While rent seeking is usually a tacit process, the most recent example of Amazon openly asking for tax subsidies to bring the prospect of jobs and taxes for states has been a blatant example of rent seeking behavior. It is not difficult to see how paying lower taxes puts more money and hence more power in the pocket of one of the world’s largest companies helping it prevent competition which they already have very little of. I say kudos to the people of New York for thwarting this blatant rent seeking attack from Amazon on their city and state. I live in Seattle and know first had what a business like Amazon moving in can do to a city. The below house is currently listed for $1.5 million in Seattle. It is 1060 Sq. Ft., was built in 1907 and looks as if it hasn’t been touched since. There is no doubt it will need to be rebuilt from the ground up. You can imagine what Amazon would do to a place like New York.

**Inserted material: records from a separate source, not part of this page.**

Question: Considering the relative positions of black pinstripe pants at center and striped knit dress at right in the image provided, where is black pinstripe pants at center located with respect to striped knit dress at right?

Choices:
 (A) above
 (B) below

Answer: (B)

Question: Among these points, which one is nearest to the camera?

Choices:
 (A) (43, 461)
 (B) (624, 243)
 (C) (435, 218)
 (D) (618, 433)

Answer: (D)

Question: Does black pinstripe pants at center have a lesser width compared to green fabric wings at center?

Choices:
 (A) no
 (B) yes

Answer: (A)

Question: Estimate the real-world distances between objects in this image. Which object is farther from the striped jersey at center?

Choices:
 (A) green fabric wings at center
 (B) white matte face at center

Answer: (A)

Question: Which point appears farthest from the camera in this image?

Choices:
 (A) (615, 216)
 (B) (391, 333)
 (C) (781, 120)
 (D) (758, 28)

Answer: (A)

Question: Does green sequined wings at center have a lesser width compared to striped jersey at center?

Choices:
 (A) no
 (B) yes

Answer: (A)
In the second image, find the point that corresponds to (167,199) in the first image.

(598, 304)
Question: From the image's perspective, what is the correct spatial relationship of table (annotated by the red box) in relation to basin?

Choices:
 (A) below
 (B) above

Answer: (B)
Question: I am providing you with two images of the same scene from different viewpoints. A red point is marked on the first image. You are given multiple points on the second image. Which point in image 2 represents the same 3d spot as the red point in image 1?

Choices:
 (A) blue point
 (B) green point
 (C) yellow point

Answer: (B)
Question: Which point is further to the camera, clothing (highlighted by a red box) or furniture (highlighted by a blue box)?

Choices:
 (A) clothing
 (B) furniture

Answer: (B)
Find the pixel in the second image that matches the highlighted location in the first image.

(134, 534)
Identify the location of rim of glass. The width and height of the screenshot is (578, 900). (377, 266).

A burning topic lately has also been the wealth gap and you can imagine how rent seeking adds fuel to this fire too. A business is doing well so then they seek rents by donating to political campaigns turning the laws more favorable for them making them richer while making every customer out there poorer. It is no coincidence that the wealth gap is increasing. It is a monster of our own making and if humanity is to survive for another thousand years, we need to make a change.